Liebmann - (still unfinished) software to make charged particle optics computations.

About program

Liebmann software is intended to make computatios of electron / ion optical systems.
Now it can determine distribution of electric field potential in vacuum (metal electrodes and vacuum, without dielectric).

Laplace equation

Liebmann software can solve Laplace equation.

This is partial differential equation, which describes electrostatic field in vacuum. We postulate, that metal electrodes have fixed electrostatic potentials and they are surrounded by electrostatic field. We want to detemine distribution of electrostatic potential of this field. We want do determine electrostatic potential in all mesh points, which represent vacuum.

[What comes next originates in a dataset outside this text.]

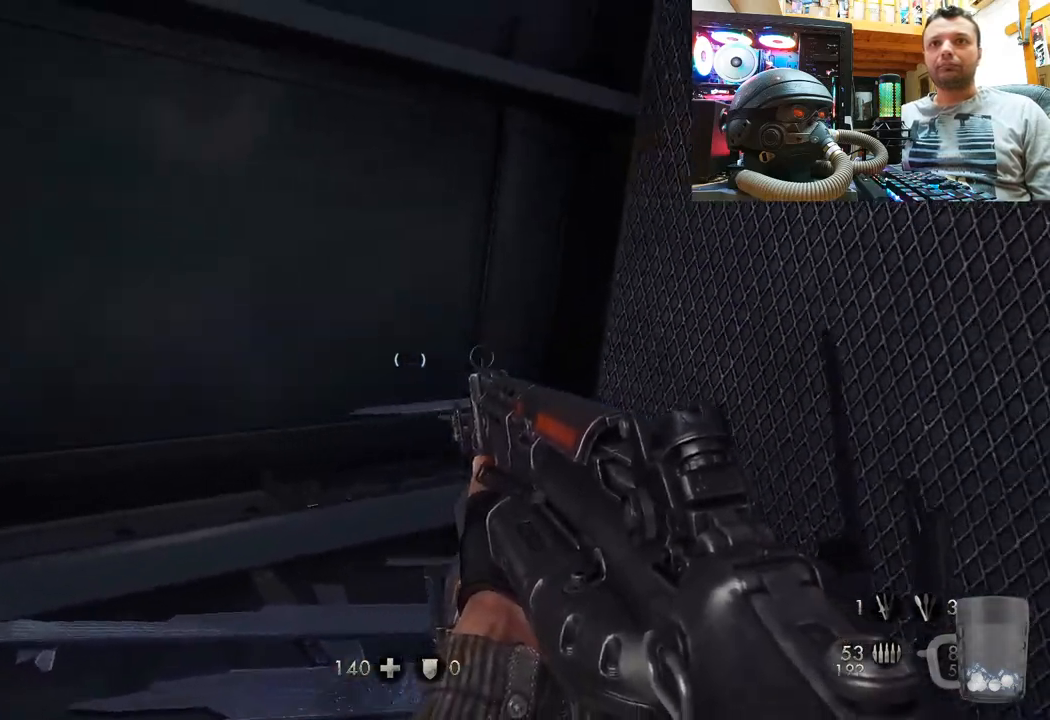
{"buttons": [], "left_stick": "down-left", "right_stick": "down-right", "events": [[117, "left_stick", "left"], [350, "left_stick", "down-left"]]}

Example below describes such non-standard problem. This is two - dimensional problem (X-Y). Left picture describes numerical meshes, which are used in computations. There are two plane plates. However, they have inequal length. Numerical mesh has 200 rows and 200 columns. Green electrode has potential -1.0 [V]. Red electrode has potential +1.0 [V]. White points in electrode surrounding represent vacuum. We want to determine electrostatic potential distribution in vacuum points. It can be calculated using for example relaxation method, which can be done by Liebmann program. The middle picture describes computation result - mapping calculated potential to colours. Mapping algorithm is "jet" (described in documentation). Right picture shows equipotential lines. Detailed description if this problem has been showed in gallery (problem No. 9).

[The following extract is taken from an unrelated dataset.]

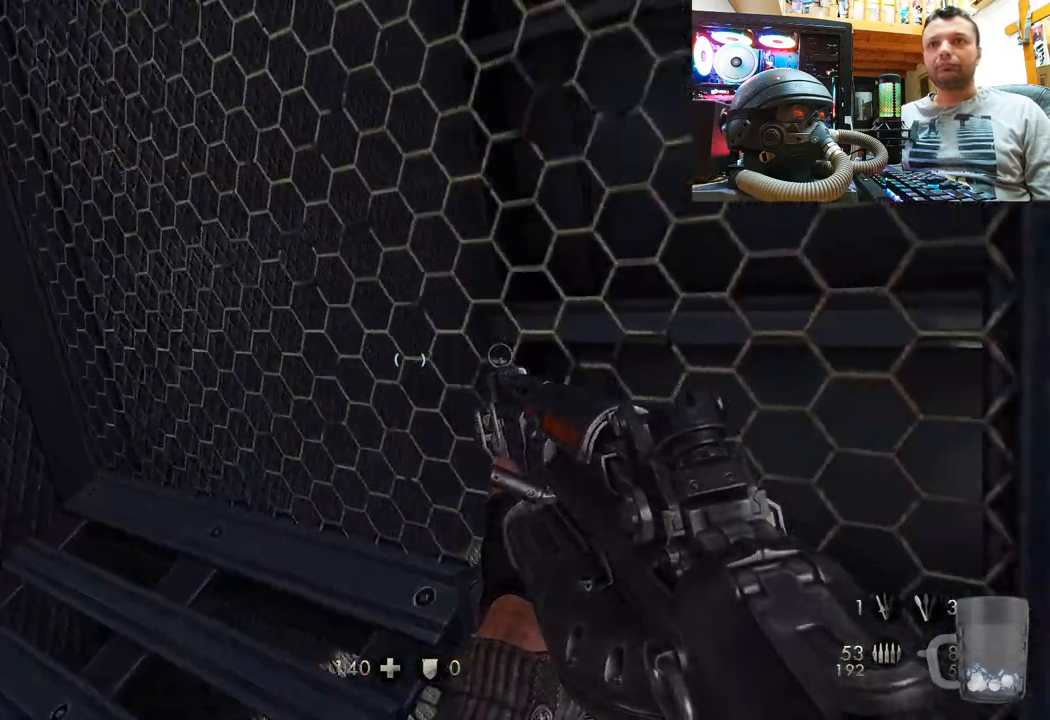
{"buttons": [], "left_stick": "down-left", "right_stick": "up-right", "events": [[150, "right_stick", "down"], [300, "right_stick", "right"], [400, "right_stick", "up-right"]]}
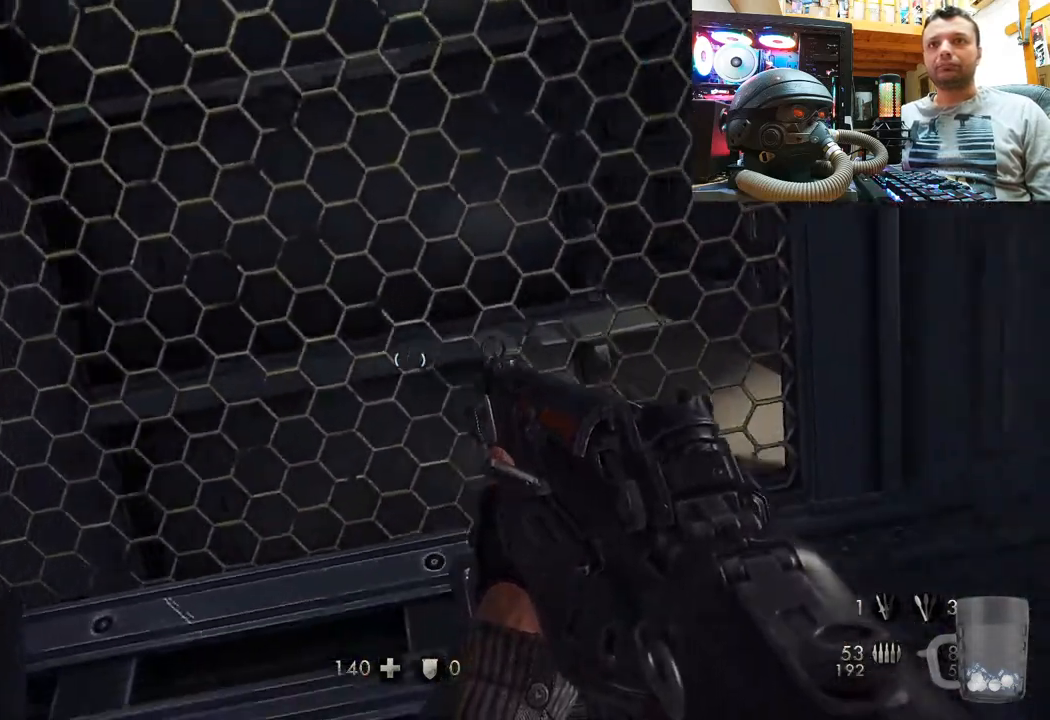
{"buttons": [], "left_stick": "up-left", "right_stick": "right", "events": [[167, "left_stick", "up-left"], [283, "right_stick", "center"], [450, "right_stick", "right"]]}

Pictures on this site have 2 pixels wide frames.

Relaxation method

Liebmann program uses relaxation method (consecutive approximations). This method is also named Liebmann'a relaxation method. The goal is determination of distribution of electrostatic potential at points, which represent vacuum. The relaxation method consists in processing relaxation procedure for each point, which represents vacuum. If this point is inside mesh this procedure may seem to be easy (in 2D X-Y geometry) (adding potentials of 4 nearest neighbours of given mesh - from left, right, up, bottom and then multiply this sum by 4). After each relaxation procedure we check, how much new value differs from old value stored in our point. It enable us to check the maximal change of potental on whole the mesh during relaxation procedure. If another relaxation procedure processed on mesh does not change significantly the potential distribution, then computation is stopped and our potential distribution on mesh is treated as a newly found solution. Obtained results are written to output files.

Technical details

Liebmann software is based on robust FLOSS tools (ANSI C language, gcc compiler).
Liebmann is being developed on 2 environments:

• Linux Mint - (gcc, xed, texlive, netpbm)
• MS Windows(TM) - gcc (MinGW-w64, MSYS2, ucrt), Notepad++, MiKTeX, Faststone Image Viewer)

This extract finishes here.